Nix is a huge dependency though, in a lot of sense (have to learn a new programming language rather than invest in your git skills etc.). Even if you are mostly running nixos.
It's a one time investment though, and the payback is huge.
I'd like to agree, but my experience has been different. Basically...

1. invest a lot of time in learning nix (nixos in my case)

2. set up a system that works great

3. a year or two go by

4. need to make a change, modification, or set up another system

5. relearn everything from step 1

That said, I really do like the system. Just wish it were more user friendly and better documented.

Well, step 3 just shows how great it is.

But ideally no year will go by without using it, because you do install it to another system, tweak your home config, etc. The same way one doesn’t forget most of git, even though that one has some arcane UX.

If you are only changing your system once ever year or two, then perhaps it's not for you.

I'm running nix-build daily...

The payback isn't much compared to a regular git repo.

I love nixos but home-manager is just too much to force into all my other machines.

My current dotfile management makes heavy, near complete, usage of home-manager. If I want to do a redeployment I can simply install home-manager on a fresh installation, checkout my repository, and perform `nixos-rebuild switch`.
the read has “words of warning” almost immediately at the top about being familiar with nix first. it’s the gateway drug to nix?

bad docs and difficult to grok error messages seem to be a consistent theme that comes up learning nix.

You're only likely to screw things up once you start digging deeper into the Nix language/stdlib.
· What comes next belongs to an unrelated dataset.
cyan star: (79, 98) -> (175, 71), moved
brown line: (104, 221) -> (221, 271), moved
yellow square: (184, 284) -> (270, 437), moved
I was put off by the warning at first as well, but it's honestly awesome having functional dotfiles that work reasonably consistently across NixOS (personal)/Ubuntu (work)/MacOS (work).

> bad docs

Yeah, pretty damned awful.

> error messages

That too.

I honestly think that inventing a language was a huge mistake. Guix took a much more sensible approach, but a libre kernel is unusable for 99.9999% of people.
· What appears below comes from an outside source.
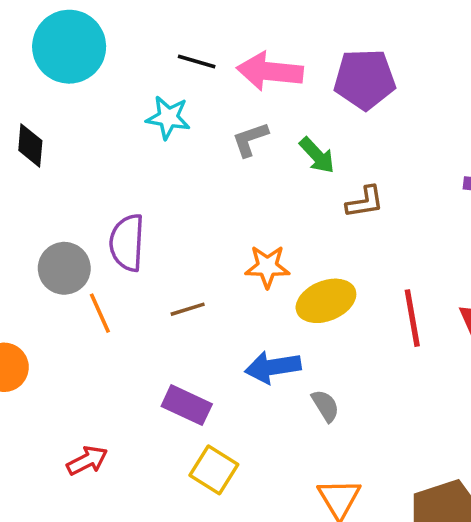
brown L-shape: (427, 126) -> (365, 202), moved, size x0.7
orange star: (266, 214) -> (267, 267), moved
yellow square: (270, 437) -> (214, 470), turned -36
Honestly, it really is not the language that’s the problem. While there are a few cases where it can trip you up at first, you wouldn’t be singing package descriptors even if it were Python — it simply has a business domain which is non-trivial. This non-triviality and organic growth show on the standard library of nix packages, but I fail to see how a lisp language or whatever be immune to it, besides having learned from some early abstractions mistakes.
Nix is building a package manager AND a programming language. Guix is building a package manager only. It's a resourcing thing.
And one might even argue the opposite, a DSL made for creating packages may well be better. Especially that plenty of package descriptions are basically reads like JSON.
Fair enough, that's a really good point.
It's kind of like LSD, your just gonna be unprepared the first time, and the second time...
Any home-manager users on NixOS here? Are there any killer features in home-manager for you? I tried home-manager for a bit, but just went back to plain NixOS after I couldn't find anything it did better than what I was already using ([1], [2]).

[1] https://gitlab.com/engmark/tilde

[2] https://gitlab.com/engmark/root

Easy integration between the two. I pass config from the system config to home config for some things and it’s quite seamless. Also one command to apply config for system and home is nice.
I use NixOS and do not use home-manager. I have synchthing managed by NixOS and it syncs all of my config and files between all my machines.

Btw, am I the only person annoyed at calling configuration files dotfiles? Not all hidden files/folders are configuration, and not all configuration files are hidden.